O Irão declarou no sábado que voltou a fechar o Estreito de Ormuz e avisou os navios para se manterem afastados da rota marítima, mas os Estados Unidos negaram essa versão e disseram que a via continuava aberta.
O anúncio agravou as tensões entre os dois países poucos dias depois de Teerão e Washington terem alcançado um acordo intercalar para pôr fim às hostilidades na região.
A declaração do exército iraniano e do Corpo de Guardas da Revolução Islâmica surgiu quando os negociadores iranianos se preparavam para viajar para a Suíça, onde estavam agendadas para domingo conversações técnicas com responsáveis norte-americanos.
Segundo a AP, o comando militar conjunto iraniano justificou o encerramento do estreito com a continuação das operações militares israelitas no Líbano e com o que descreveu como má-fé dos Estados Unidos e incumprimento dos compromissos assumidos no quadro da trégua.
A televisão estatal iraniana afirmou, segundo vários meios, que foram planeados passos subsequentes se a agressão continuar.
Ainda no sábado, ataques israelitas no sul do Líbano mataram pelo menos 16 pessoas, incluindo duas crianças, de acordo com a AP, citando autoridades libanesas.
A Agência Nacional de Notícias, estatal no Líbano, disse que sete pessoas continuavam presas sob os escombros em Nabatiyeh e em aldeias próximas após os ataques, segundo a AP.
As forças armadas norte-americanas disseram, porém, que o Estreito de Ormuz não tinha sido fechado e acrescentaram que estavam a monitorizar a situação para garantir que permanecia aberto, segundo a Reuters.
O porta-voz do Comando Central dos EUA, o capitão da Marinha Tim Hawkins, afirmou à Reuters que o Irão não controla o Estreito de Ormuz e que o tráfego continua a fluir.
Esta nova tentativa de encerrar o estreito eleva o risco antes das conversações na Suíça, destinadas a avançar com o acordo intercalar alcançado na quarta-feira entre o presidente norte-americano Donald Trump e o presidente iraniano Masoud Pezeshkian, após quase quatro meses de guerra.
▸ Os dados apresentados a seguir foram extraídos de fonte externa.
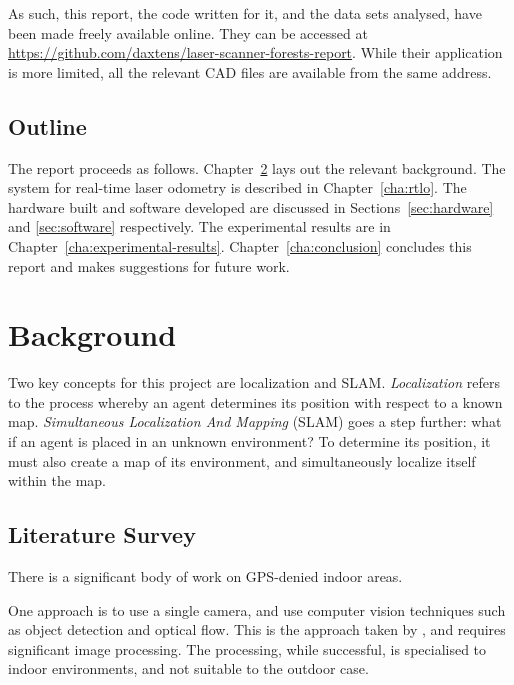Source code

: \documentclass[12pt,oneside,a4paper]{book}
\begin{document}
As such, this report, the code written for it, and the data sets
analysed, have been made freely available online. They can be accessed
at \url{https://github.com/daxtens/laser-scanner-forests-report}.
While their application is more limited, all the relevant CAD files
are available from the same address.


\section{Outline}
\label{sec:outline}

The report proceeds as follows.  Chapter~\ref{cha:background} lays out
the relevant background. The system for real-time laser odometry is
described in Chapter~\ref{cha:rtlo}. The hardware built and software
developed are discussed in Sections~\ref{sec:hardware} and
\ref{sec:software} respectively. The experimental results are in
Chapter~\ref{cha:experimental-results}.  Chapter~\ref{cha:conclusion}
concludes this report and makes suggestions for future work.

\chapter{Background}
\label{cha:background}

Two key concepts for this project are localization and
SLAM. \emph{Localization} refers to the process whereby an agent
determines its position with respect to a known
map. \emph{Simultaneous Localization And Mapping} (SLAM) goes a step
further: what if an agent is placed in an unknown environment? To
determine its position, it must also create a map of its environment,
and simultaneously localize itself within the map.

\section{Literature Survey}
\label{sec:litsurvey}

There is a significant body of work on GPS-denied indoor areas.

One approach is to use a single camera, and use computer vision
techniques such as object detection and optical flow. This is the
approach taken by \cite{5152680}, and requires significant image
processing. The processing, while successful, is specialised to indoor
environments, and not suitable to the outdoor case.
\end{document}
O memorando de entendimento assinado previa o fim imediato das acções militares de Israel no Líbano e a reabertura total do Estreito de Ormuz, sem portagens impostas pelo Irão durante pelo menos 60 dias.
JD Vance adoptou um tom optimista no sábado, dizendo que as negociações estavam a avançar apesar da nova ameaça iraniana de fechar o estreito.
Em declarações à Fox News, Vance afirmou que Jared Kushner, genro de Trump, e o enviado especial Steve Witkoff estavam na Suíça a trabalhar nos detalhes técnicos do acordo e acrescentou que as conversações estavam a correr bem.
Vance disse ainda que o tráfego de petroleiros tinha recuperado de forma acentuada após o cessar-fogo e afirmou que foram transportados 16 milhões de barris de petróleo através do Estreito de Ormuz na véspera, um máximo desde antes do início do conflito.
Acrescentou que os negociadores estavam concentrados em assegurar o stock iraniano de urânio enriquecido para tornar praticamente impossível a reconstrução do programa nuclear de Teerão, sublinhando também que os Estados Unidos mantêm uma margem económica significativa caso o Irão não cumpra o acordo.
Vance disse esperar viajar para a Suíça nos próximos dias para se juntar às negociações com o Irão, embora tenha advertido que os arranjos diplomáticos com mediadores do Qatar e do Paquistão ainda estavam a ser finalizados.